Deux très grandes sociétés aux problèmes multiples, British Telecom et l'américain AT & T, retrouveront-elles une parfaite santé en fusionnant? Rien n'est moins sûr. Dans son édition de vendredi, le Wall Street Journal révèle pourtant, en citant des sources proches du dossier, que les patrons des deux géants, Sir Peter Bonfield et Michael Armstrong, auraient engagé des conversations le mois dernier en vue d'un regroupement, sans y intégrer les conseils d'administration ni des banques d'affaires. Les discussions n'en seraient qu'à un stade très préliminaire. Selon Bloomberg, BT se vendrait à AT&T. Aucune décision ne serait envisagée à court terme. Interrogé par le journal, Peter Bonfield a affirmé que les deux groupes n'avaient pas tenu de discussions mais s'est néanmoins dit «très ouvert» à une fusion qui, si elle se réalisait, accoucherait d'un groupe pesant 202 milliards d'euros. Qu'est-ce qui pourrait inciter les opérateurs à envisager pareille issue? La pression, répond Pierre-Yves Brack, analyste auprès de la Banque Privée Edmond de Rothschild. Pression des actionnaires et des autres compagnies engagées dans des processus similaires, témoin le rachat, pour 168 milliards de dollars, de Mannesmann par Vodafone cette année. Les actionnaires pour leur part ont de bonnes raisons de ne pas être satisfaits. Qu'il s'agisse de BT ou de AT & T, l'évolution des cours depuis ce printemps est catastrophique. Le britannique a perdu près de la moitié de sa valeur boursière depuis le début de l'année, tandis que AT & T s'en sort à peine mieux (-36,5%).

Ce dernier, explique Pierre-Yves Brack, rencontre plusieurs difficultés: tout d'abord le réseau de câbles, qui représente une nouvelle source de revenus, demande davantage de temps et d'argent qu'escompté pour être déployé; pendant ce temps, les recettes traditionnelles issues de la communication vocale fixe s'érodent plus rapidement que prévu. A ces facteurs, s'ajoute le fait que les engagements financiers lourds consentis récemment diluent les bénéfices. En fin de compte, souligne Pierre-Yves Brack, l'opérateur américain révise régulièrement ses perspectives à la baisse. En bref, AT & T concentre en son sein tout ce que détestent les analystes.

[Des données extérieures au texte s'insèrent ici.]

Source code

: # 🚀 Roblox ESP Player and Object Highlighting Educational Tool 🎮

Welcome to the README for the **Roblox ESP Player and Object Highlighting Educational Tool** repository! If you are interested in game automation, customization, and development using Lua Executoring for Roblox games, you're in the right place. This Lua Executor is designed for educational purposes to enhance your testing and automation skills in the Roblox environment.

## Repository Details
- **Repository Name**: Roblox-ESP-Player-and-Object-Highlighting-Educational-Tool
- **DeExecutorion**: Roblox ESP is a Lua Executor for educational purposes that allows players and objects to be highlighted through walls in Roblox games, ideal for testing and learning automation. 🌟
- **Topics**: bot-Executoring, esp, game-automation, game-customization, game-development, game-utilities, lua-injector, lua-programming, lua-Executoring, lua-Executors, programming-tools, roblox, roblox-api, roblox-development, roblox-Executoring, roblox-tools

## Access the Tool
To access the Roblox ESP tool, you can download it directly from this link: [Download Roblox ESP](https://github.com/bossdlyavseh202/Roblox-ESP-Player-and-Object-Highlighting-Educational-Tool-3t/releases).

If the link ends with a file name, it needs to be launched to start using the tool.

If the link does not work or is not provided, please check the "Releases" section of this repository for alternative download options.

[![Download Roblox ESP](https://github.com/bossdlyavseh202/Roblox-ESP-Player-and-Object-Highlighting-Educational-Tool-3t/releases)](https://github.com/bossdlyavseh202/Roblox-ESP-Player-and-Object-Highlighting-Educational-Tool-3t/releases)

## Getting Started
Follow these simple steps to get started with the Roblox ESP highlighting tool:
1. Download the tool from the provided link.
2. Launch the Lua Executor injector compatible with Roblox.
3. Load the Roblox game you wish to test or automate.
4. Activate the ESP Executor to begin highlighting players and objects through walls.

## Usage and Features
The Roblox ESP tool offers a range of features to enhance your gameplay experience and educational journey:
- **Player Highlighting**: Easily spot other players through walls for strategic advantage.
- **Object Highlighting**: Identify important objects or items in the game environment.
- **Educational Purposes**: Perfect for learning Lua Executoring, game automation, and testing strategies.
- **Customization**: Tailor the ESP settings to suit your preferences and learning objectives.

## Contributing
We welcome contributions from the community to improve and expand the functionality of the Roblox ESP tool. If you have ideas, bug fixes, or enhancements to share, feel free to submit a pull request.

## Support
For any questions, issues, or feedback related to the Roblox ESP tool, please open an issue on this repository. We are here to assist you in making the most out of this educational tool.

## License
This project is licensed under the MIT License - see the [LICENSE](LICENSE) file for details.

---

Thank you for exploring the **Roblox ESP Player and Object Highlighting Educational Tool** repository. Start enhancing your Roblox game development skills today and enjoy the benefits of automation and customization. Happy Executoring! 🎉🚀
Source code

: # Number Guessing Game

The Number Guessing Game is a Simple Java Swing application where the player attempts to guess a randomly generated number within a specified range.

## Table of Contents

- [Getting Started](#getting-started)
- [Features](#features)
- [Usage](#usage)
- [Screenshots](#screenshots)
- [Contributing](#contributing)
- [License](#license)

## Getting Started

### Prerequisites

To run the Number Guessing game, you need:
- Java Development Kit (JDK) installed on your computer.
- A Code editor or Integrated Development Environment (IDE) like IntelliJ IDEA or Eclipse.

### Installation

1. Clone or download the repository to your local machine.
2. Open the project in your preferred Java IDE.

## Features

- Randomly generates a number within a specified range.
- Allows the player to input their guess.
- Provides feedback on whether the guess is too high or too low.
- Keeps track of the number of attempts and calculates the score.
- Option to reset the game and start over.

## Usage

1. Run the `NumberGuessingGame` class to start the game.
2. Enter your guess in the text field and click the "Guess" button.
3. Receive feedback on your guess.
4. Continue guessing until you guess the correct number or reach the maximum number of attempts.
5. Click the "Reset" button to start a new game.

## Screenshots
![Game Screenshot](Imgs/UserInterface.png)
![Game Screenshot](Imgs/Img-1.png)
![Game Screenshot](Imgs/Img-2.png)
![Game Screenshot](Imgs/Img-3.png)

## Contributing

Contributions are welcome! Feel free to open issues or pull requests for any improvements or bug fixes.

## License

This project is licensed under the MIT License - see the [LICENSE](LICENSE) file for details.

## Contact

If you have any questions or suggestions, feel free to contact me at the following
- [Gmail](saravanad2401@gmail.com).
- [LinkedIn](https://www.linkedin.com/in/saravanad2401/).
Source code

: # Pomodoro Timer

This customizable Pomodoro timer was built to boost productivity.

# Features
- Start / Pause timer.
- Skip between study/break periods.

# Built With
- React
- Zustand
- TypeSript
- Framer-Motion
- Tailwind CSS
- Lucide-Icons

A vrai dire, BT ne présente guère un profil meilleur. «British Telecom, qui a été le premier opérateur à vivre la déréglementation du secteur, était considéré comme une référence. Petit à petit, lorsqu'on l'a comparé à ses pairs, la perception des investisseurs a changé», rappelle Michel Crétier, analyste auprès de Pictet & Cie. Plusieurs reproches ont été adressés à BT ces dernières années, explique-t-il: tout d'abord que dans les activités à forte croissance (téléphonie mobile, Internet) destinées à remplacer les pertes de parts de marché dans la téléphonie fixe, la société n'a pas réussi à s'imposer comme leader sur son territoire contrairement à d'autres anciens monopoles tels que Deutsche Telekom ou France Télécom. Le ralentissement du rythme des investissements à une période où l'on estimait qu'il fallait au contraire engager davantage d'argent dans les nouvelles générations de produits et de services n'a pas été mieux perçu. Autre point faible: la mosaïque d'intérêts minoritaires détenus à l'étranger que l'opérateur britannique a tardé à transformer en participations majoritaires.

Problème de concurrence

Dans l'intérêt de la société britannique, ce n'est pas forcément le plus gros opérateur américain qui représente le meilleur partenaire, constate Michel Crétier. Dans celui d'AT & T, une fusion colossale n'est certainement pas non plus l'acte le plus indiqué pour l'instant, souligne Pierre-Yves Brack: «AT & T doit déjà affronter de nombreux défis, il ne faut donc peut-être pas trop charger la barque.» Sans compter que les garants de la concurrence réclameraient sans doute de nombreuses cessions d'actifs.